Selon la Banque centrale, le crédit au secteur privé (PSC), en termes nominaux, a atteint 6,77 milliards de dollars à la fin du mois d’avril de cette année, soit une augmentation de 19,74% par rapport aux 4,8 milliards de dollars enregistrés à la même période en 2022. Cependant, le taux de croissance était inférieur au 26,5 % au cours de la même période de l’année précédente.
« Le crédit du secteur privé a généralement ralenti conformément à l’orientation stricte de la politique monétaire, au rééquilibrage du portefeuille des banques après l’échange de la dette intérieure et à la modération de l’activité économique », soulignait Ernest Addison lors de la conférence de presse tenue après la réunion du comité de politique monétaire.
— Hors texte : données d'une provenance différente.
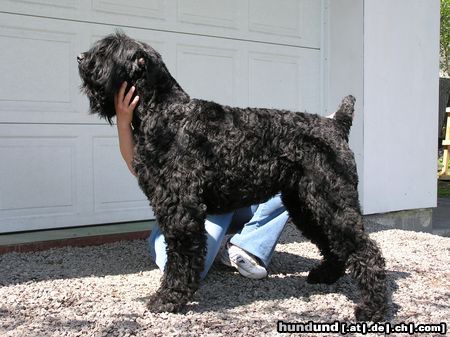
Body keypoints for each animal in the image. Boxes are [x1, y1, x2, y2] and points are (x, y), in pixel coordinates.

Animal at [76, 32, 386, 320]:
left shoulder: (180, 209)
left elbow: (180, 256)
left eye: (107, 50)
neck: (165, 112)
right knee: (334, 243)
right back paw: (325, 275)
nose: (80, 58)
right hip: (305, 204)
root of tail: (335, 125)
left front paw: (168, 298)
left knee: (366, 250)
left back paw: (372, 308)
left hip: (331, 201)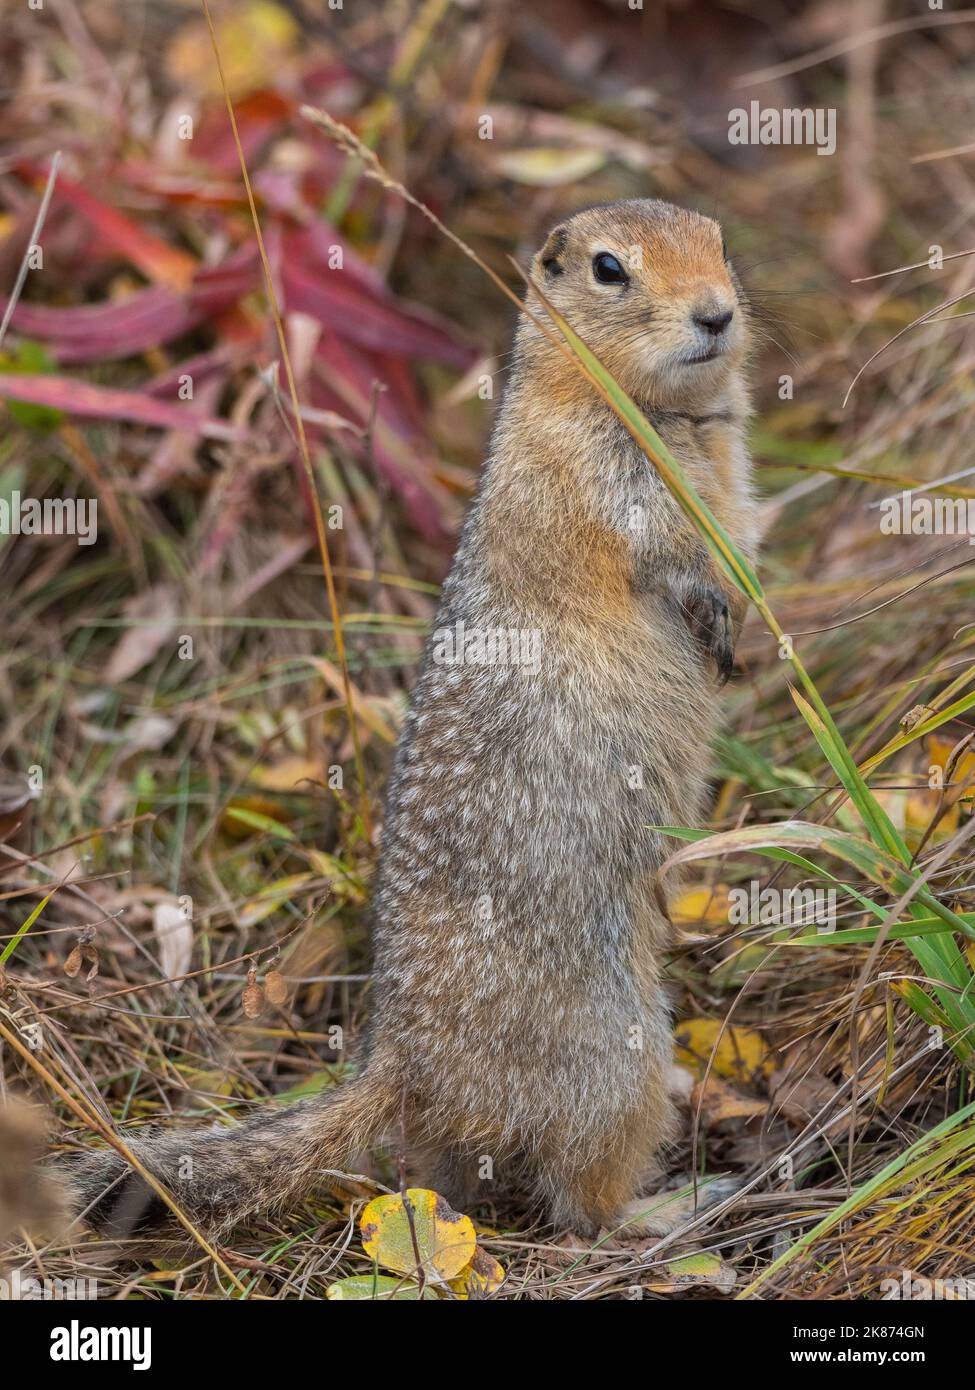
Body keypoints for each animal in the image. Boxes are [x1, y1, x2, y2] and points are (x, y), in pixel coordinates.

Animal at [59, 195, 762, 1239]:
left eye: (719, 242)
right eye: (609, 269)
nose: (716, 313)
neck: (660, 412)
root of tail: (398, 1061)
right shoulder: (604, 479)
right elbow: (663, 553)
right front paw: (713, 614)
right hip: (617, 1050)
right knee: (578, 1200)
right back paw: (670, 1209)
Fitch Solutions prévoyait, selon une note diffusée en mars dernier, un ralentissement du secteur bancaire, la croissance des prêts à la clientèle devant ralentir à 18 % en 2023 contre 30,2 % en 2022. « Les ménages et les entreprises devraient être confrontés à des difficultés d’emprunt en raison de la hausse des taux d’intérêt. La transparence et le suivi des banques concernant la performance des entreprises contribuent à leur solvabilité relativement plus forte par rapport aux ménages », soutient-il.
Dans ce mois d’avril 2023, les taux débiteurs moyens des banques ont légèrement reculé pour se situer à 31,66%. Mais ils restent supérieurs de plus de 1 000 points de base à la période comparable de 2022, c’est-à-dire 21,61 %. Il faut dire aussi que les banques avaient tourné leur attention vers les instruments du Trésor à plus court terme en raison du programme d’échange de la dette intérieure (DDEP) et des rendements élevés.